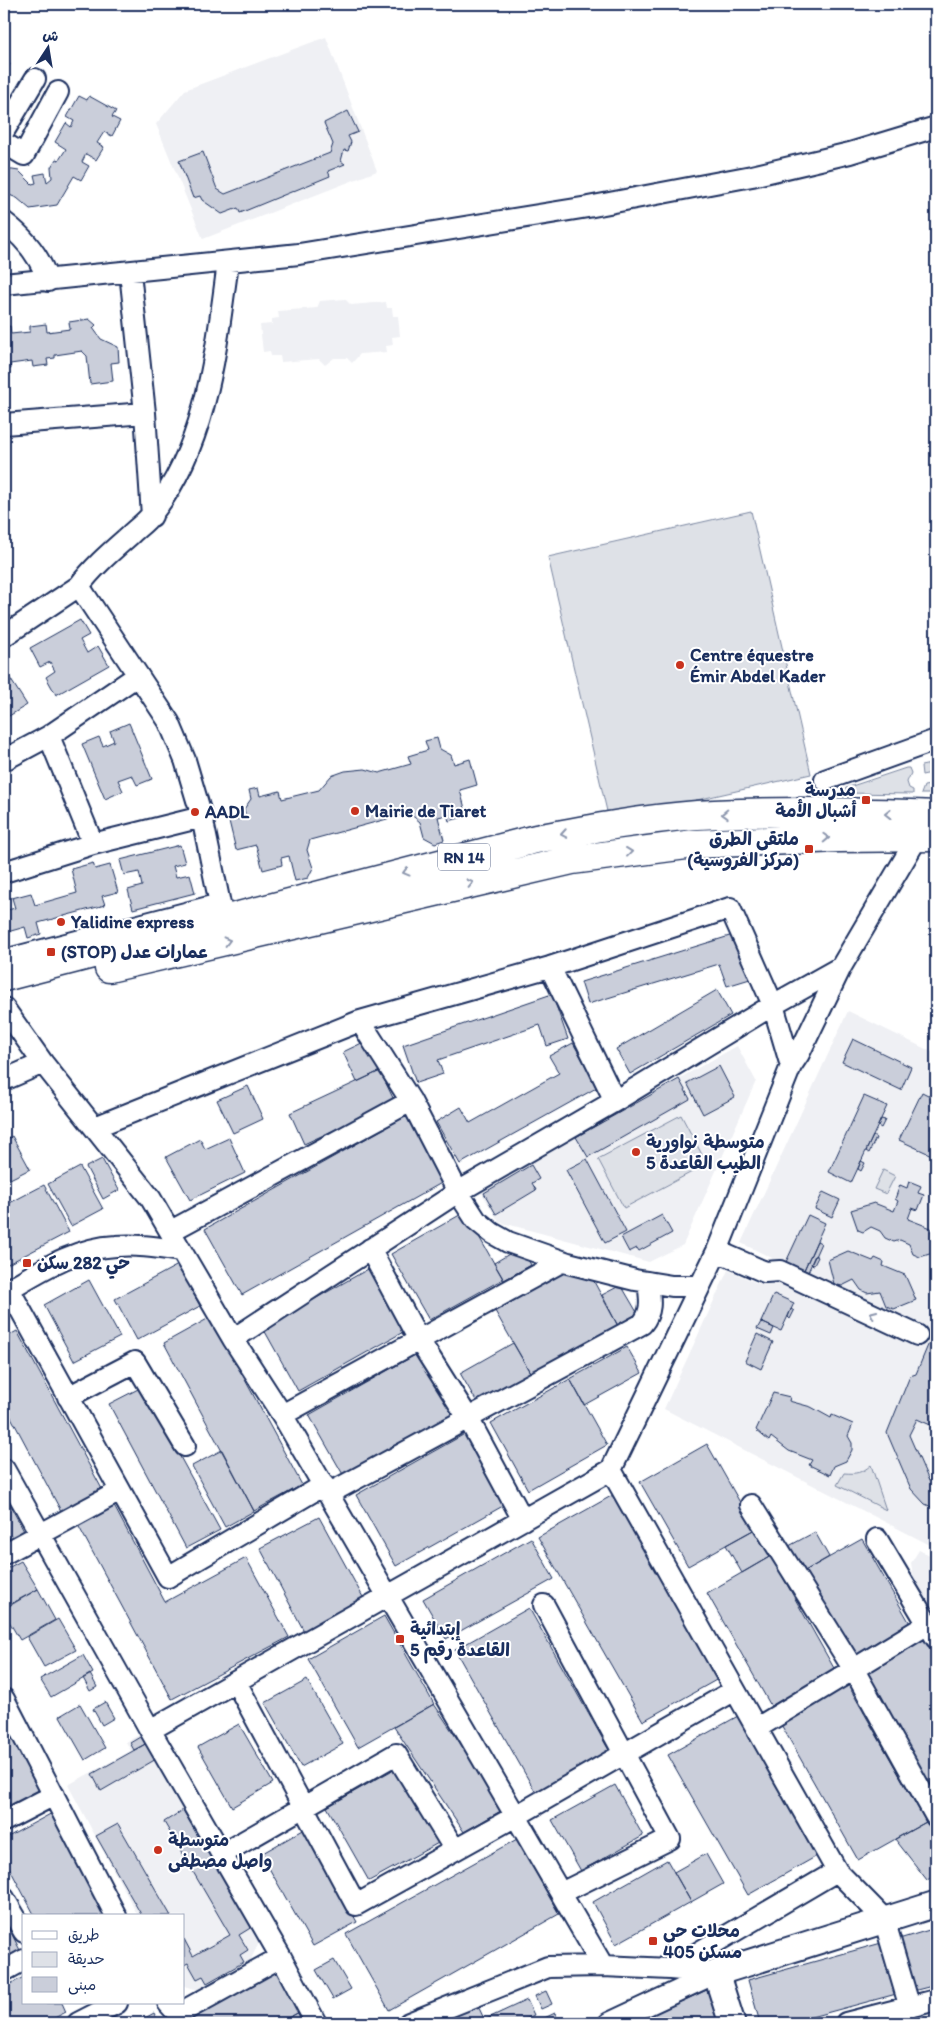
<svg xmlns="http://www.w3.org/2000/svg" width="940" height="2027" font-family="Itim,'Playpen Sans Arabic',sans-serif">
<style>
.built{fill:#eff0f4}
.green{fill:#dee1e7;stroke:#7c88a2}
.building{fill:#caceda;stroke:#1b2f5e}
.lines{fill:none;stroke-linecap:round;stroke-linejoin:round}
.minor-casing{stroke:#1b2f5e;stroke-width:24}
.major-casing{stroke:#1b2f5e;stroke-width:29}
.highway-casing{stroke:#1b2f5e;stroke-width:31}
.minor{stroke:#fff;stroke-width:20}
.major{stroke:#fff;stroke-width:25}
.highway{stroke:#fff;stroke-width:28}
.oneway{stroke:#8d97ae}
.poi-dot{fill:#c8321e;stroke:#fff;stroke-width:2}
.labels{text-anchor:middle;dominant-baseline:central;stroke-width:4;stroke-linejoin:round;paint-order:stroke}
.shield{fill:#fff;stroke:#5f6d8e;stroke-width:1}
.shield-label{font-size:16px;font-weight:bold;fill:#1b2f5e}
.poi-label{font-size:18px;font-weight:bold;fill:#1b2f5e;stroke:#fff;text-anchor:start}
</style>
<rect width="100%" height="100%" fill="#fff"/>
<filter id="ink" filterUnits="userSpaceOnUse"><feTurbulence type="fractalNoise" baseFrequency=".02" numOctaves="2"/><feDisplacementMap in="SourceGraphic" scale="10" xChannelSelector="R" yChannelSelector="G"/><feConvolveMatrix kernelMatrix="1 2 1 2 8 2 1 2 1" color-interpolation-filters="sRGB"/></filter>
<g filter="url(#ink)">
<!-- built -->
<path class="built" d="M326,37L377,171L203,239L156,124L185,90Z
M345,299L351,305L386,302L387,308H392L393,316H398L400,336L392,337L393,345L386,346L387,352L360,354L352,363L347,358H334L325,365L319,359L281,362L280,356H271L270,351L263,352L260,325L272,324V319L279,318L278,311L317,308L320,301Z
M848,1011L936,1054V1548L664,1409L728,1270L759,1284L772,1258L741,1243Z
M737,1046L756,1081L683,1245L649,1262L499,1222L480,1190Z
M919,1550L936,1558V1621L915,1586L911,1563Z
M146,1731L262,1935L248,1966L203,1991L184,1986V1916H138L68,1785L131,1751L126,1742Z"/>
<!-- green -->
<path class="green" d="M751,511L811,774L609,820L548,557Z
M936,763V772L922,775L921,766Z
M906,768H909L911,773L907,782L909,788L913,790V794L844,793L843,792L846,788Z
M936,784V794H921L924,786Z
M681,1115L707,1164L624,1208L598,1159Z
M883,1170L895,1176L886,1194L874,1189Z
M871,1465L886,1510L837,1485L844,1473C856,1474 862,1473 871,1465Z"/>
<!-- building -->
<path class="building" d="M4,49L9,51L4,61L10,64L4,77Z
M79,96L87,100L89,96L116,111L112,117L120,121L112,136L104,132L97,143L104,147L96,160L86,154L82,162L89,166L81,180L74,176L57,205L30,209L17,198L4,193V173L6,169L19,171L32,184L36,183L34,175L45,173L47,182L52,178L51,167L56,159L59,160L66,149L55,142L66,123L71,127L74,121L67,117Z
M348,111L358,132L348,136L351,142L348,151L344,150L341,161L345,164L328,171L330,176L240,213L238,208L222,214L202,200L200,196L193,198L179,161L203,152L217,189L225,194L330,153L333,144L324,123Z
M89,319L96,325L93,328L101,339L118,347L119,362L111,363L113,381L90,384L87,356L82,351L55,355V358L47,359L48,365L33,367L32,361L10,364L11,369H4V327L10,326L11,334L30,332V326L46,324L47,332L70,329L69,322Z
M80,620L89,635L80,640L87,653L98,646L109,665L56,695L46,677L55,671L50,662L40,667L30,648Z
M4,669L27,705L4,719Z
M129,723L152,779L137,785L132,775L118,780L123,791L105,799L82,744L99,737L103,746L114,741L110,731Z
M437,738L440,749L451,755L454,764L470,759L477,785L460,790L467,816L449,821L447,815L438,817L444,840L435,843L424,837L420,822L409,813L310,840L307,850L313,868L308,878L295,881L289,856L281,858L282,865L263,870L256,845L236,850L229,821L246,817L244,809L251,799L249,790L258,788L260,796L280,791L282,799L319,790L331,776L345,771L365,769L379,773L411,764L408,756L428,750L425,741Z
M180,845L185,863L173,866L176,877L190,874L195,893L133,909L128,890L142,886L139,872L124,875L120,860Z
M93,863L95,869L110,865L118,892L102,896L105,905L38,923L41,934L28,938L25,927L4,933V911L15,908L12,898L31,893L35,905L77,893L71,869Z
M736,934L750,979L727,986L719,964L588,1004L581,982Z
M717,990L731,1015L630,1074L616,1049Z
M552,994L568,1039L547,1046L540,1025L438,1060L443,1074L416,1083L403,1045Z
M853,1039L911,1067L901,1090L842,1062Z
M366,1041L380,1071L357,1082L343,1052Z
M573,1043L598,1087L460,1164L436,1122L461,1107L470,1123L559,1073L549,1056Z
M719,1066L735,1097L703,1114L687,1083Z
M380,1071L395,1102L304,1144L290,1113Z
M679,1079L690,1099L588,1157L576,1137Z
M248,1086L263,1119L233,1133L217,1100Z
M922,1092L936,1099V1157L899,1140Z
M864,1096L887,1106L851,1183L829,1172Z
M408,1115L445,1181L242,1295L205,1229Z
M881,1119L885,1120L881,1128L878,1126Z
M12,1136L30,1169L4,1182V1141Z
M873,1136L876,1138L869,1153L866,1151Z
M229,1138L245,1173L190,1200L166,1157L200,1139L205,1149Z
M102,1159L119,1190L103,1199L86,1167Z
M587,1159L626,1232L605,1243L566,1170Z
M861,1161L865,1163L861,1171L858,1169Z
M531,1165L539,1179L532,1183L536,1190L496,1214L484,1193Z
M80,1167L103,1209L71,1226L48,1184Z
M909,1181L921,1186L918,1193L924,1195L918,1210L912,1208L908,1219L931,1228L936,1247V1252L920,1257L913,1254L909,1244L900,1240L894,1242L885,1238L880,1231L871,1227L863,1232L858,1230L851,1210L874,1203L894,1211L898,1201L895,1199L900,1185L907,1188Z
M44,1185L69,1232L4,1266V1206Z
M823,1192L840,1200L832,1217L815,1209Z
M465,1212L503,1279L429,1320L391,1254Z
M662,1215L672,1233L639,1251L637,1248L629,1252L621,1237Z
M808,1215L825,1223L804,1270L786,1262Z
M817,1241L821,1243L808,1272L804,1270Z
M521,1247L531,1265L504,1280L494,1263Z
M848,1251L873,1261L875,1258L884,1262L883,1266L905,1275L916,1300L894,1309L886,1306L880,1291L867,1293L861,1290L854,1280L842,1286L834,1284L828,1260Z
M815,1255L818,1257L814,1265L811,1264Z
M178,1265L200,1306L137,1340L115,1299Z
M370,1268L405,1331L298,1391L263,1328Z
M563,1273L592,1278L618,1326L531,1374L495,1311Z
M89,1280L120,1337L74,1361L44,1305Z
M621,1285L638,1314L618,1326L602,1295Z
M774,1294L794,1303L781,1331L761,1322Z
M791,1309L794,1311L790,1319L788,1317Z
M211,1317L302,1485L254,1511L164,1343Z
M761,1322L774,1328L771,1335L757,1329Z
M936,1326V1423L935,1427L917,1419L909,1435L929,1481L936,1484V1509L925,1504L911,1489L887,1433L910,1376L916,1374Z
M17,1331L102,1489L61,1511L4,1404V1338Z
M757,1334L773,1342L761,1369L745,1361Z
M513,1343L531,1374L478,1404L460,1373Z
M627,1347L642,1373L584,1405L570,1379Z
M422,1351L458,1415L345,1478L309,1415Z
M570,1379L607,1445L528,1490L491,1423Z
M142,1387L220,1530L186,1548L109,1404Z
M773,1393L790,1397L789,1401L811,1407L831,1418L832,1415L853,1424L848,1436L852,1443V1450L846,1461L834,1466L830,1475L809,1465L812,1460L789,1451L771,1437L769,1441L756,1430Z
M470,1431L510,1502L396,1566L356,1495Z
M707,1444L755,1529L688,1566L640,1482Z
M222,1450L254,1511L225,1527L192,1466Z
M4,1494L24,1531L4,1542Z
M613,1495L718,1679L643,1721L538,1537Z
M114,1506L165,1602L246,1558L289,1637L172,1699L78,1525Z
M319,1517L364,1599L304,1631L260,1548Z
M755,1529L771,1556L742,1573L726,1545Z
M815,1532L829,1557L803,1572L789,1546Z
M531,1538L554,1579L446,1639L423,1599Z
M862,1539L912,1627L853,1660L803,1572Z
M771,1556L835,1670L771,1706L707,1593Z
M21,1561L38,1589L9,1605L4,1596V1570Z
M38,1589L55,1620L20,1640L4,1613V1609Z
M529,1608L610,1752L536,1793L455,1650Z
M384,1616L434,1704L358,1747L308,1659Z
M58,1619L76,1650L44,1667L27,1637Z
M926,1636L936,1655V1799L864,1671Z
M83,1655L93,1673L51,1697L40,1679Z
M90,1674L97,1687L90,1691L83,1678Z
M307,1680L343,1744L301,1767L265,1703Z
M847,1683L926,1822L858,1860L779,1721Z
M105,1702L114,1718L102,1725L93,1709Z
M80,1704L105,1748L85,1760L60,1716Z
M434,1704L504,1809L464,1832L394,1727Z
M738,1716L817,1856L748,1895L668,1755Z
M4,1719L43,1791L12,1808L4,1793Z
M239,1724L273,1783L232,1807L198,1747Z
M145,1734L149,1742L134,1750L130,1743Z
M149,1742L158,1758L101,1791L92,1774Z
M398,1767L440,1842L369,1881L327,1807Z
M615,1785L643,1836L581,1871L552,1820Z
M183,1810L252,1927L239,1935L248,1950L240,1955L244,1962L207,1983L203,1976L197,1979L188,1963L184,1965V1939L193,1956L230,1935L164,1822Z
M56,1811L113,1916H35L4,1858V1839Z
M926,1822L936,1835V1875L927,1880L895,1839Z
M118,1824L171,1916H142L96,1836Z
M305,1829L357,1922L313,1946L261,1854Z
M517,1839L559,1914L389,2010L346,1934Z
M706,1854L723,1884L691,1902L674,1872Z
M667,1860L691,1902L616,1944L593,1902Z
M4,1919L21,1952L4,1961Z
M936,1928V1985L913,1991L899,1939Z
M885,1942L900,1993L789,2023H760L748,1980Z
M334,1960L351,1989L333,1999L316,1970Z
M282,1968L305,2009L279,2023H183Z
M24,1977V2003H62L66,2012L45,2023H4V1987Z
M709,1989L724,2023H634Z
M546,1991L552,2004L541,2009L535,1996Z
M527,2000L534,2015L517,2023H486L484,2020Z
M478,2006L486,2023H440Z
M305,2009L313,2023H279Z
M154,2013L159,2023H136Z
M555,2013L560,2023H534Z"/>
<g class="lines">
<!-- minor casing -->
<g class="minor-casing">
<path id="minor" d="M4,131L35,79
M4,143L24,155L58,92
M4,222C25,238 40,256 48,281
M130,272L145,413L152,516
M4,284L299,254L588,207L752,176L850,153L936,127
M4,424L145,413
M79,586C94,566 112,551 130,535C137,528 146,522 152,514C208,443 216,349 228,263
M4,636L79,586L169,722L185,760L202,817L220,904L225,920
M49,736L93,844
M4,760L49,736L137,676
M825,780L936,740
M4,872L93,844L202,817
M4,960L220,904
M550,967L615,1101
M4,1008L43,1063L151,1199L233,1339L284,1418L603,1966
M360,1021L411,1101L458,1192L476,1220L492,1233L508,1242L568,1263L635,1280L672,1286H700
M4,1080L43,1063
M95,1127L360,1021L550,967L730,908L773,1005L791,1066
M171,1231L411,1101
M370,1249L419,1340L468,1418L523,1520
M717,1251L765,1272L780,1271L917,1335
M9,1289L168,1577L324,1485
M4,1292C40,1271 74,1248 116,1246C138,1244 160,1248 181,1251
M233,1339L458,1192L615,1101L773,1005L841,967
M68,1397L135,1362L185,1446
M282,1415L563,1261
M4,1469L150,1730L281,1957L316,2023
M328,1494L642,1324C653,1311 650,1298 648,1282
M751,1505L854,1670L936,1817
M877,1539L936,1638
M4,1554L120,1491
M544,1605L670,1839L561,1893
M236,1682L356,1905L516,1816L735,1690
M4,1699L116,1916
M757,1728L928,1624
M150,1730L611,1470
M4,1821L54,1795
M222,1854L396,1754L455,1850
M4,1898L24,1932
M670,1969L837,1871
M4,1971L24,1960
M168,2003L178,2014L281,1957
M910,2008L884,1919L837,1871L611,1470L717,1251L791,1066L799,1054L841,967L917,838
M78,2023L117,2003
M409,2023L548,1967L603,1966L670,1969L716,1973
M609,2023L716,1973
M846,2023L936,2000"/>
</g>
<!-- major casing -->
<g class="major-casing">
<path id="major" d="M732,2023L716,1973L936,1904"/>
</g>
<!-- highway casing -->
<g class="highway-casing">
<path id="highway" d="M109,968L572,860L694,844L838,838L936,837
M4,977L536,839C589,829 643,819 697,815C777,810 857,812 936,815"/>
</g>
<!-- minor -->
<use href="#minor" class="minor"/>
<!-- major -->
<use href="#major" class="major"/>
<!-- highway -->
<use href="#highway" class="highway"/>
</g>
<!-- one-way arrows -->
<defs><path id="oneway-chevron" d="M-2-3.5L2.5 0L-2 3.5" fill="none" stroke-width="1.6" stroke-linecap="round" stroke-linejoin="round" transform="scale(1.25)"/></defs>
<g class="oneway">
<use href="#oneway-chevron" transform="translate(725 814) rotate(178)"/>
<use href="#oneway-chevron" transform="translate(888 814) rotate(-180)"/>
<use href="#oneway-chevron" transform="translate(564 834) rotate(170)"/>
<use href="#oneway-chevron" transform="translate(826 838) rotate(-2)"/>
<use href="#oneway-chevron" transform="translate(629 852) rotate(-7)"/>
<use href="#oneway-chevron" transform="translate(406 872) rotate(165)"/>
<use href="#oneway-chevron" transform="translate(470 883) rotate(-13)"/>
<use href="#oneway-chevron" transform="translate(227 941) rotate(-14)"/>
<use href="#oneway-chevron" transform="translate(873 1314) rotate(-155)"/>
</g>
</g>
<!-- markers -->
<g class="poi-dot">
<circle cx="680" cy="665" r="5"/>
<rect x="861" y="795" width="10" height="10" rx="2.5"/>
<circle cx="355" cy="811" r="5"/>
<circle cx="195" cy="812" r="5"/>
<rect x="804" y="844" width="10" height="10" rx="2.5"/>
<circle cx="61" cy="922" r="5"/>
<rect x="46" y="947" width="10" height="10" rx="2.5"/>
<circle cx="636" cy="1152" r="5"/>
<rect x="22" y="1258" width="10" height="10" rx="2.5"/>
<rect x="395" y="1634" width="10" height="10" rx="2.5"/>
<circle cx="158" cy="1850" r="5"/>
<rect x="648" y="1936" width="10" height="10" rx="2.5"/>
</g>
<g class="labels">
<!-- shield labels -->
<rect class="shield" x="438" y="843.5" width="52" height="27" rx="4"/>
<g class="shield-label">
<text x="464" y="857">RN 14</text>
</g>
<!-- poi labels -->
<g class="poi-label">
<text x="690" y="655">Centre équestre<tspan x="690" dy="21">Émir Abdel Kader</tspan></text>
<text x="856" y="790" text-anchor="end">مدرسة<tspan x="856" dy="21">أشبال الأمة</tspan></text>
<text x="365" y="811">Mairie de Tiaret</text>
<text x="205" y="812">AADL</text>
<text x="799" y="839" text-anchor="end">ملتقى الطرق<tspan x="799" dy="21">(مركز الفروسية)</tspan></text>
<text x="71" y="922">Yalidine express</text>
<text x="61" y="952">(STOP) عمارات عدل</text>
<text x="646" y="1142">متوسطة نواورية<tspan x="646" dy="21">الطيب القاعدة 5</tspan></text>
<text x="37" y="1263">حي 282 سكن</text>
<text x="410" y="1629">إبتدائية<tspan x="410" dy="21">القاعدة رقم 5</tspan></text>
<text x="168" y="1840">متوسطة<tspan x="168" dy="21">واصل مصطفى</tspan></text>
<text x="663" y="1931">محلات حي<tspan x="663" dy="21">405 مسكن</tspan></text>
</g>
</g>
<!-- margin -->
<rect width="940" height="2027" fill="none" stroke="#fff" stroke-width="20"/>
<rect x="10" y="10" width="920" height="2007" fill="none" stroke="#1b2f5e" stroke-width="2" filter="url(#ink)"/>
<!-- legend -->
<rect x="22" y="1914" width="162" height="90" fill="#ffffff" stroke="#a4acbf"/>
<rect x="32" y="1931" width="25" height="8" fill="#ffffff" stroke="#a4acbf"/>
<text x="68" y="1940" font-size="15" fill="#1b2f5e">طريق</text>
<rect x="32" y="1952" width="25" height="15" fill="#dee1e7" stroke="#a4acbf"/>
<text x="68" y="1964" font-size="15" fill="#1b2f5e">حديقة</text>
<rect x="32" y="1977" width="25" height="15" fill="#caceda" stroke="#a4acbf"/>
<text x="68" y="1990" font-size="15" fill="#1b2f5e">مبنى</text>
<!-- north arrow -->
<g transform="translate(48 48) rotate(12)" stroke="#ffffff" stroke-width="4" paint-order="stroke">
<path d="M0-4L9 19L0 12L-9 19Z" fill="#1b2f5e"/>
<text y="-8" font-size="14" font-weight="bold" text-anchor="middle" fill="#1b2f5e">ش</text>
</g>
</svg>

+--

# What needs to be done
Please return the lines above that run from the line containing "M95,1127L360,1021L550,967L730,908L773,1005L791,1066" to the line containing "<!-- major -->", inclusive, exactly and with no other lines.

# Response to the exercise
M95,1127L360,1021L550,967L730,908L773,1005L791,1066
M171,1231L411,1101
M370,1249L419,1340L468,1418L523,1520
M717,1251L765,1272L780,1271L917,1335
M9,1289L168,1577L324,1485
M4,1292C40,1271 74,1248 116,1246C138,1244 160,1248 181,1251
M233,1339L458,1192L615,1101L773,1005L841,967
M68,1397L135,1362L185,1446
M282,1415L563,1261
M4,1469L150,1730L281,1957L316,2023
M328,1494L642,1324C653,1311 650,1298 648,1282
M751,1505L854,1670L936,1817
M877,1539L936,1638
M4,1554L120,1491
M544,1605L670,1839L561,1893
M236,1682L356,1905L516,1816L735,1690
M4,1699L116,1916
M757,1728L928,1624
M150,1730L611,1470
M4,1821L54,1795
M222,1854L396,1754L455,1850
M4,1898L24,1932
M670,1969L837,1871
M4,1971L24,1960
M168,2003L178,2014L281,1957
M910,2008L884,1919L837,1871L611,1470L717,1251L791,1066L799,1054L841,967L917,838
M78,2023L117,2003
M409,2023L548,1967L603,1966L670,1969L716,1973
M609,2023L716,1973
M846,2023L936,2000"/>
</g>
<!-- major casing -->
<g class="major-casing">
<path id="major" d="M732,2023L716,1973L936,1904"/>
</g>
<!-- highway casing -->
<g class="highway-casing">
<path id="highway" d="M109,968L572,860L694,844L838,838L936,837
M4,977L536,839C589,829 643,819 697,815C777,810 857,812 936,815"/>
</g>
<!-- minor -->
<use href="#minor" class="minor"/>
<!-- major -->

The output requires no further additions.